PCs in a Linear Network with Homogeneous Spatial Autocorrelation

As I observed a couple of posts ago, the Stahle SWM network can be arranged so that its correlation matrix is closely approximated by a Toeplitz matrix i.e. there is a “natural” linear order. I also noted that results from matrix algebra proving that, under relevant conditions, all the coefficients in the PC1 were of the same sign; there was one sign change for the coefficients in the PC2, two in the PC3 and so on. These resulted in contour maps for the eigenvector coefficients with very distinct geometries – here’s an example of the PC2 in the SWM network showing the strong N-S gradient in this PC.
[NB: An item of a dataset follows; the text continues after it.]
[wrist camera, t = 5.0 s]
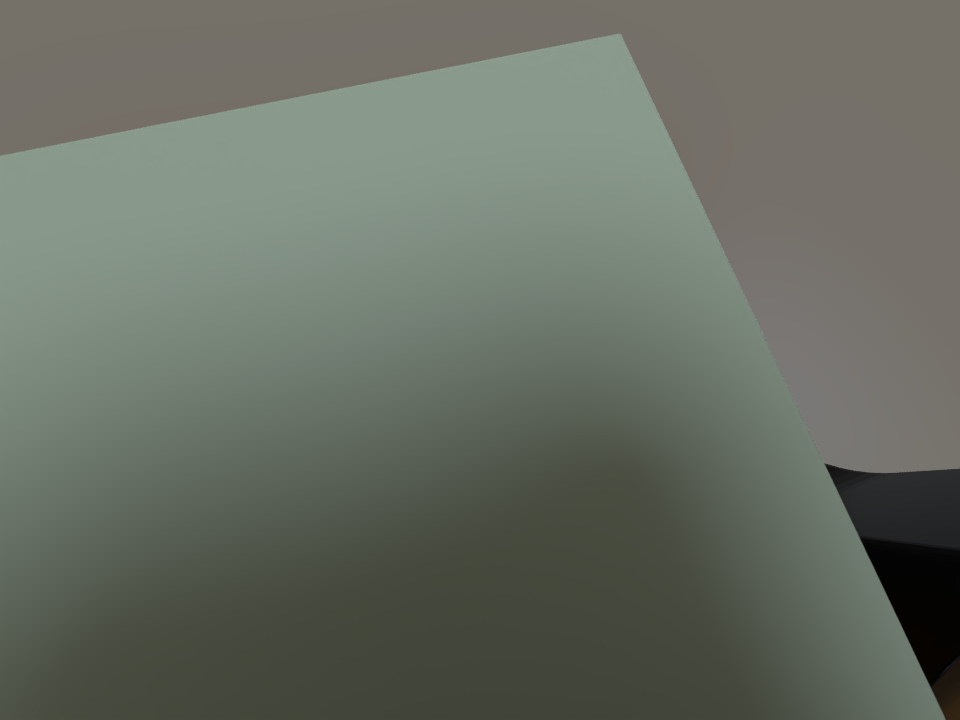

As soon as one plots the site locations and contours the eigenvector coefficients, the raggedness of the original site geometry is demonstrated. But how much does this raggedness matter? This leads us away from matrix algebra into more complicated mathematics, as the eigenvectors which contour out to the pretty gradients in the earlier diagrams now become eigenfunctions with an integral operator replacing the simpler matrix multiplication.

As an exercise, I thought that it would be interesting to see what happened in an idealized situation in which the network was a line segment with spatial autocorrelation as a negative exponential function of distance between sites.

Because all the circumstances are pretty simple, one presumes that the resulting functions are simple and I presume that there’s a simple derivation somewhere for eigenfunctions in these simple cases.

Since I don’t know these derivations, I went back to more or less brute force methods and did some calculations using N=51; N=101,… , assuming that the sites were uniformly spaced along the line segment, creating a correlation matrix for rho=0.8, carried out SVD on the constructed correlation matrix, plotted the eigenvectors and experimented with fitting elementary functions to the resulting eigenvectors. As shown below, I got excellent fits (with some edge effect) for the following eigenfunctions:

V_k(t)= sin (k \pi t) where k = 1,.. and t is over [0,1].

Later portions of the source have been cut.